Waveguided sources of consistent, single-temporal-mode squeezed light: the good, the bad, and the ugly

TL;DR

This paper analyzes how pump brightness affects the temporal mode structure of waveguided squeezed light sources, revealing trade-offs between indistinguishability and purity, and identifying the double pass configuration as optimal.

Contribution

It provides a theoretical comparison of different waveguided source configurations and their impact on the temporal mode quality of squeezed states.

Findings

Double pass configuration yields nearly indistinguishable states across brightness levels.

Filtering can restore indistinguishability but may reduce state purity.

Single pass configurations are less effective in maintaining indistinguishability.

Abstract

We study theoretically how the brightness of pumps, with fixed profiles, affects the temporal mode structure of squeezed states generated by fixed parametric waveguided sources. We find that the temporal modes of these squeezed states can be partially mismatched and thus distinguishable, which is undesirable when using these states as resources for quantum computing or heralded state generation.
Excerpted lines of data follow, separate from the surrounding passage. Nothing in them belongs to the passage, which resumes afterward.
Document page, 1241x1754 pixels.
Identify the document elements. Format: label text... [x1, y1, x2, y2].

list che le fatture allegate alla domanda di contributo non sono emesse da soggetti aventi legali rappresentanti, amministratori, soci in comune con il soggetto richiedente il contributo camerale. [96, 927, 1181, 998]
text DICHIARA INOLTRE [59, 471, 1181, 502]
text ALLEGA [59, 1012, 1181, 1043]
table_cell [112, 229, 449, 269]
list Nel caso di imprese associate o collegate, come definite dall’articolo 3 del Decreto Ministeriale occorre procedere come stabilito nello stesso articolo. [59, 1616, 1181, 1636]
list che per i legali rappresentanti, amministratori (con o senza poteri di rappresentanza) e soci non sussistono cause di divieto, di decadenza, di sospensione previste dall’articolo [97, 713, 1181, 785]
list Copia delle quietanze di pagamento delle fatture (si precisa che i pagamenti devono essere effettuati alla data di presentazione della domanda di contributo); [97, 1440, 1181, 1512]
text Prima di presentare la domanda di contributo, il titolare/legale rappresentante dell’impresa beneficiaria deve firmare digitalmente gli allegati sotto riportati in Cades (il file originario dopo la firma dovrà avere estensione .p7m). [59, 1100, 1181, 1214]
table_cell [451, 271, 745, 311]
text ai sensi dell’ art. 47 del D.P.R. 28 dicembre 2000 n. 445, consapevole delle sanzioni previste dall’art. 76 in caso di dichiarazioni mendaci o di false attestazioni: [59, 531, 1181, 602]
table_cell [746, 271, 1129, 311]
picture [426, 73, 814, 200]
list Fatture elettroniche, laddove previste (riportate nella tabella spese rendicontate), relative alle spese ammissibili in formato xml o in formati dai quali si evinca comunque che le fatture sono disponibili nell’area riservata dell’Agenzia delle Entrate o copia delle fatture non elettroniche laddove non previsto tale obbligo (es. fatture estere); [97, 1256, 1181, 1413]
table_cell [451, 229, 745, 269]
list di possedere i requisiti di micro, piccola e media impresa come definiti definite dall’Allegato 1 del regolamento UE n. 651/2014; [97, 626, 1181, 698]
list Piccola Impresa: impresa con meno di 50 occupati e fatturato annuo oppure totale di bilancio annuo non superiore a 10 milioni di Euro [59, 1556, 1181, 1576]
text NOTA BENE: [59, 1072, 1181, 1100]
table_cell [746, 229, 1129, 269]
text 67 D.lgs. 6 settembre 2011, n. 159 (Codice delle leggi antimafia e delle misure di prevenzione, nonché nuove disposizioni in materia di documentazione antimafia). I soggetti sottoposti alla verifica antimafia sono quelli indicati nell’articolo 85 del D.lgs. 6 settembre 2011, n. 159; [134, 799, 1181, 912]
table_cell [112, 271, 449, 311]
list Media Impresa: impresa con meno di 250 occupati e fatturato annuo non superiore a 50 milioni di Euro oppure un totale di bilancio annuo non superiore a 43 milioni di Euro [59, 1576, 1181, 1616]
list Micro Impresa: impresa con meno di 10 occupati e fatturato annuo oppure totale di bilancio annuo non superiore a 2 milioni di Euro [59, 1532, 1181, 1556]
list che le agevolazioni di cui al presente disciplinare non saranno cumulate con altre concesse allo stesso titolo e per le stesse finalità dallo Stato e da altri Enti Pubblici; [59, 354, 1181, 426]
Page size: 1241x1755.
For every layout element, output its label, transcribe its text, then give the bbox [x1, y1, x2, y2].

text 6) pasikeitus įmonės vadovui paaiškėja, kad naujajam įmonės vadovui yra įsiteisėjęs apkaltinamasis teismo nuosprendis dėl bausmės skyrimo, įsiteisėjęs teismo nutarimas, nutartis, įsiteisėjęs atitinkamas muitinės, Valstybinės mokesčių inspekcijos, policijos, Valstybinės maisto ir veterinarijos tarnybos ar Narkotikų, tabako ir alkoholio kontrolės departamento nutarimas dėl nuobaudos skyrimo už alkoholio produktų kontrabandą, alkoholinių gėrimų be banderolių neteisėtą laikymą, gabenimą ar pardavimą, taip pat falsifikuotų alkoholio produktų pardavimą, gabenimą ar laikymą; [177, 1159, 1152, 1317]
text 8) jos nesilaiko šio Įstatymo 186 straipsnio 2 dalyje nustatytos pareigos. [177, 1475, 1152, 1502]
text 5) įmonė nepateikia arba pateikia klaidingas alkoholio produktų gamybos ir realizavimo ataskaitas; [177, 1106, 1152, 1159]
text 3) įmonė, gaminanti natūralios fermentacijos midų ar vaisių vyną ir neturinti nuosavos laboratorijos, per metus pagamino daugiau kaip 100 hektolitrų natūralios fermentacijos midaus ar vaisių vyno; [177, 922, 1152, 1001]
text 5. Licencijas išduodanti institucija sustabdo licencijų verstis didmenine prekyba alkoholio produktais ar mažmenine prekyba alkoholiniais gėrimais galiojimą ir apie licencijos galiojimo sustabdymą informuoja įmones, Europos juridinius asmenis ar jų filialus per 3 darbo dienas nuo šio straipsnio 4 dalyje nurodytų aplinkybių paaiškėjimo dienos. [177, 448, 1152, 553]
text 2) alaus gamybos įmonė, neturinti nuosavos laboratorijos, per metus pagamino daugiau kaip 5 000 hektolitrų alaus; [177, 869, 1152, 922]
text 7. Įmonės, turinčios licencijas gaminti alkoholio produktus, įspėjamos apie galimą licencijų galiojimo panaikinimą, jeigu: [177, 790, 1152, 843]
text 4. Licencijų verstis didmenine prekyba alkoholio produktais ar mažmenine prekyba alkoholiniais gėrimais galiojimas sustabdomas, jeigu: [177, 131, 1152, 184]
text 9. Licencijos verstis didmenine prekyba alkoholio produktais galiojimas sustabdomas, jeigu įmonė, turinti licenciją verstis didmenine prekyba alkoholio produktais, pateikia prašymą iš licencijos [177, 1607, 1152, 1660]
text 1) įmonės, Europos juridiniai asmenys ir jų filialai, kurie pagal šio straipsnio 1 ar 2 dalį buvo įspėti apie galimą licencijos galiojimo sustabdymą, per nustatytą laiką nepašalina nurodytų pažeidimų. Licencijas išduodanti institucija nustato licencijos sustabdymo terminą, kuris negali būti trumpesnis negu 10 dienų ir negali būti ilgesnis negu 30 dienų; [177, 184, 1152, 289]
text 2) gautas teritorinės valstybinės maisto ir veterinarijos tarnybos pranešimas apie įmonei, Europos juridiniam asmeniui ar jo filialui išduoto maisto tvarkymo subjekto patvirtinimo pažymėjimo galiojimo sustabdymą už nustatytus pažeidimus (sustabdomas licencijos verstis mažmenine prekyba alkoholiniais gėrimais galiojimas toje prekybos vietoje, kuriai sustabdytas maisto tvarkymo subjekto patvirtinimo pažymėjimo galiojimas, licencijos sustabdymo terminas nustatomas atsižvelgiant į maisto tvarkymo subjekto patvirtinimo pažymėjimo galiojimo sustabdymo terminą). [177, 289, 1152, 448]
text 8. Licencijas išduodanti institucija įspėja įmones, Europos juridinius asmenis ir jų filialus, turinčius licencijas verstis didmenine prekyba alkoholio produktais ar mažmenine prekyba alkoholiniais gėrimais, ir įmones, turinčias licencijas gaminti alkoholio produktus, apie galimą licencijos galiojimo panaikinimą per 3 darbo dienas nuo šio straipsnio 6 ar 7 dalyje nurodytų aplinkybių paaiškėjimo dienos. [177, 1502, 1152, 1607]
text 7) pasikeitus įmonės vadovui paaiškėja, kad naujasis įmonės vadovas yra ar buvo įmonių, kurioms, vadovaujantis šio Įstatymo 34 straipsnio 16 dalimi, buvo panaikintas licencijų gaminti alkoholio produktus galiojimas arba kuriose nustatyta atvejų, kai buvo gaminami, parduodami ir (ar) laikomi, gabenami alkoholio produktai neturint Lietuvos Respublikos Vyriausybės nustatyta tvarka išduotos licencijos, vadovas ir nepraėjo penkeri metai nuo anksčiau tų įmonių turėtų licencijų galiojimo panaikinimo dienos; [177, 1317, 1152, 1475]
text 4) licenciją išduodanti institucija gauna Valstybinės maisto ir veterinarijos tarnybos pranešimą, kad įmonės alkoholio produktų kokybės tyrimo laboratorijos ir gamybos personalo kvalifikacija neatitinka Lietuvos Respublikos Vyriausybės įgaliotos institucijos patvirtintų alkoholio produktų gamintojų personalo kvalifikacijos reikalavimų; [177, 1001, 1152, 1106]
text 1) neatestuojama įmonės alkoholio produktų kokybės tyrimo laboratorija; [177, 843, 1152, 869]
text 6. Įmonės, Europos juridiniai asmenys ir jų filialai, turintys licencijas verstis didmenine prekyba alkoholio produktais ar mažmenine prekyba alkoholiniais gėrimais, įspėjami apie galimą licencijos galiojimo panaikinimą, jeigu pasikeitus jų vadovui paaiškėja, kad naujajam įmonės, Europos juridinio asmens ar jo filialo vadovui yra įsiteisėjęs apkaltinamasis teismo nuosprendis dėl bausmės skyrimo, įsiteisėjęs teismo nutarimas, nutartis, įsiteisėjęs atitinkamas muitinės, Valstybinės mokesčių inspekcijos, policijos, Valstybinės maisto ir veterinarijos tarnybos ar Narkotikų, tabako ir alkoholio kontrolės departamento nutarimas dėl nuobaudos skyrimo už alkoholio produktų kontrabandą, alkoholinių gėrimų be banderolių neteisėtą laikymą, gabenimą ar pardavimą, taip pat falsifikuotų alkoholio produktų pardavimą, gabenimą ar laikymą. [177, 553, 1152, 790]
By studying common frequency filtering techniques used experimentally, we find that although one can regain indistinguishability it comes at the price of potentially greatly reducing the purity of the state. We consider three different source configurations: unapodized single pass, apodized single pass, and apodized double pass. We find that the double pass configuration produces optimal results with almost perfectly indistinguishable states over varying degrees of brightness.